Le mardi 4 février 2025, la maison de la presse d'Abidjan, l’Institut Panos Afrique de l’Ouest, en partenariat avec l’Unesco, a lancé un projet audacieux intitulé « Relever le défi de la sécurité juridique des médias face aux nouveaux enjeux numériques au Sénégal et en Côte d’Ivoire. ». Cette initiative vise à renforcer la viabilité des médias en Afrique de l’Ouest, confrontés à la concurrence accrue des plateformes de contenu telles que les GAFAM, TikTok et Opera News, qui agrègent et distribuent des contenus en ligne de sources diverses. L’accent est mis sur l’amélioration des cadres juridiques au Sénégal et en Côte d'Ivoire pour mieux protéger les médias locaux.

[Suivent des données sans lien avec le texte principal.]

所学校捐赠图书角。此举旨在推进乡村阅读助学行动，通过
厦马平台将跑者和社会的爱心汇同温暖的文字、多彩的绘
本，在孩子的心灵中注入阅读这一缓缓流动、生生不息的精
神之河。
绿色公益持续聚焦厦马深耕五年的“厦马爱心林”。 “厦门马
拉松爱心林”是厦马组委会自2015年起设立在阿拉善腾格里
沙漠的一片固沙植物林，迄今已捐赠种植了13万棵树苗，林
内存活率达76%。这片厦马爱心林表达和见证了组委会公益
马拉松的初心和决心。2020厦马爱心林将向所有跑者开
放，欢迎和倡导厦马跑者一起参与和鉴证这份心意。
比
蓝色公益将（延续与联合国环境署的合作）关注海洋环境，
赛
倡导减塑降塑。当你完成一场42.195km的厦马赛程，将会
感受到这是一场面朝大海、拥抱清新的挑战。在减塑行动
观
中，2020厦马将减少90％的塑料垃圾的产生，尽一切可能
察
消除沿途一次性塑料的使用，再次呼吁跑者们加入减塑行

Une nouvelle ère de vulnérabilité pour les médias africains
L'internet a favorisé l'émergence d'une presse en ligne africaine et offert des opportunités de croissance, mais il a aussi exposé les médias à de nouvelles formes de vulnérabilité. Parmi elles, la valorisation commerciale de leurs contenus éditoriaux et artistiques par d'autres acteurs, sans autorisation ni contrepartie financière, constitue une menace majeure. Cette situation accentue la crise économique structurelle qui compromet la viabilité des médias ouest-africains.

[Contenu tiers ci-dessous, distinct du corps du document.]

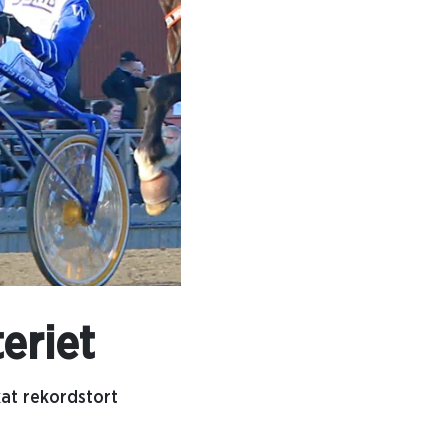
eriet
kat rekordstort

La presse, qui tire principalement ses revenus de la vente de journaux et de la publicité, est confrontée à un marché désorganisé et étroit. Les GAFAM, en se positionnant comme des géants de la publicité, aggravent le déséquilibre du marché au détriment des véritables producteurs de contenus que sont les éditeurs de presse. En 2021, ces compagnies ont accaparé plus de 80 % du marché publicitaire sur internet. L'émergence du Web a fondamentalement remis en cause les enjeux liés aux droits d'auteurs, aux droits voisins, à la propriété intellectuelle et aux politiques fiscales nationales et internationales.

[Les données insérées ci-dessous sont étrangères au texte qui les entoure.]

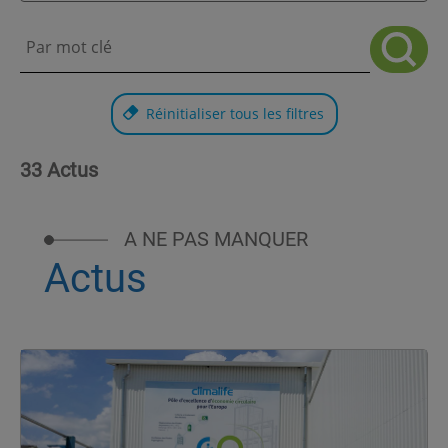
Réinitialiser tous les filtres
33 Actus
A NE PAS MANQUER
Actus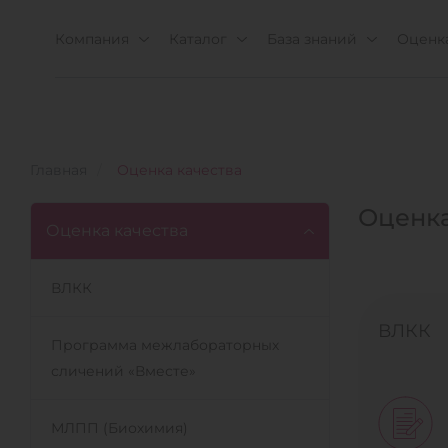
Компания
Каталог
База знаний
Оценка
Главная
Оценка качества
Оценка
Оценка качества
ВЛКК
ВЛКК
Программа межлабораторных
сличений «Вместе»
МЛПП (Биохимия)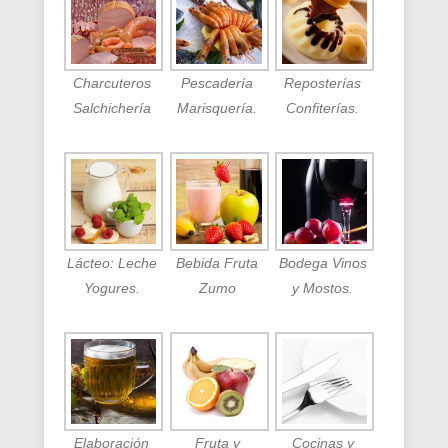
Charcuteros
Pescadería
Reposterías
Salchichería
Marisquería.
Confiterías.
Lácteo: Leche
Bebida Fruta
Bodega Vinos
Yogures.
Zumo
y Mostos.
Elaboración
Fruta y
Cocinas y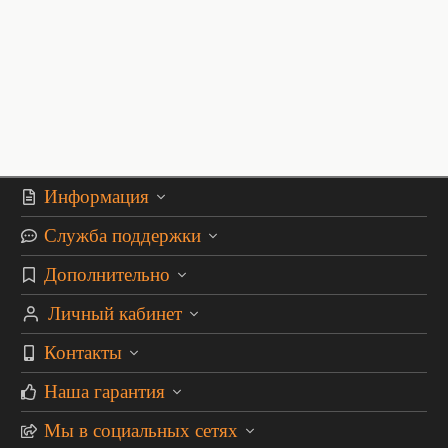
Информация
Служба поддержки
Дополнительно
Личный кабинет
Контакты
Наша гарантия
Мы в социальных сетях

Les conclusions d'une étude révélatrice
Prenant la parole lors de l’atelier, M. Koné Simeon, consultant, a déclaré : "Les études que nous avons menées confirment clairement que des contenus médiatiques sont repris par les plateformes numériques comme Google et Apple sans que les titulaires des droits ne reçoivent de rémunération. Le phénomène est réel et bien documenté. Les conclusions de notre étude seront transmises au mandant IPANOS Afrique de l'Ouest, qui se chargera de contacter les acteurs étatiques, notamment l'État de Côte d'Ivoire, pour harmoniser les législations et mieux protéger les contenus diffusés sans autorisation sur les plateformes numériques.", a déclaré le consultant. Il a également souligné l'importance de recueillir les avis, recommandations et observations des acteurs du secteur pour mener des études pertinentes et conformes à la réalité de la presse aujourd'hui.
Une réponse urgente à une menace croissante
Si rien n'est fait, d'importantes opportunités de revenus échapperont aux médias et créateurs de contenus de la sous-région africaine. De nombreuses entreprises de presse ouest-africaines risquent de se retrouver dans une situation délicate, affectant ainsi le pluralisme médiatique et la liberté d'expression portés par une presse indépendante. En réponse à cette menace, l'IPAO a été sélectionné, dans le cadre du Programme International de Développement de la Communication (PIDC) de l'Unesco, pour mener ce projet pilote.
L'atelier vise à améliorer la connaissance des acteurs médiatiques, institutionnels et culturels du cadre normatif relatif à l'exploitation de leurs contenus, afin de les engager dans un plaidoyer pour une réforme législative et réglementaire. Les objectifs spécifiques incluent la restitution des conclusions de l'étude sur le cadre légal national et supranational et la formulation de recommandations et d'actions de plaidoyer au niveau national et sous-régional. Les résultats de cette étude contribueront à construire un nouvel ordre de partenariat équitable et gagnant-gagnant entre les agrégateurs de contenus et les médias et créateurs de contenus ouest-africains, garantissant ainsi un avenir plus sécurisé pour la presse africaine.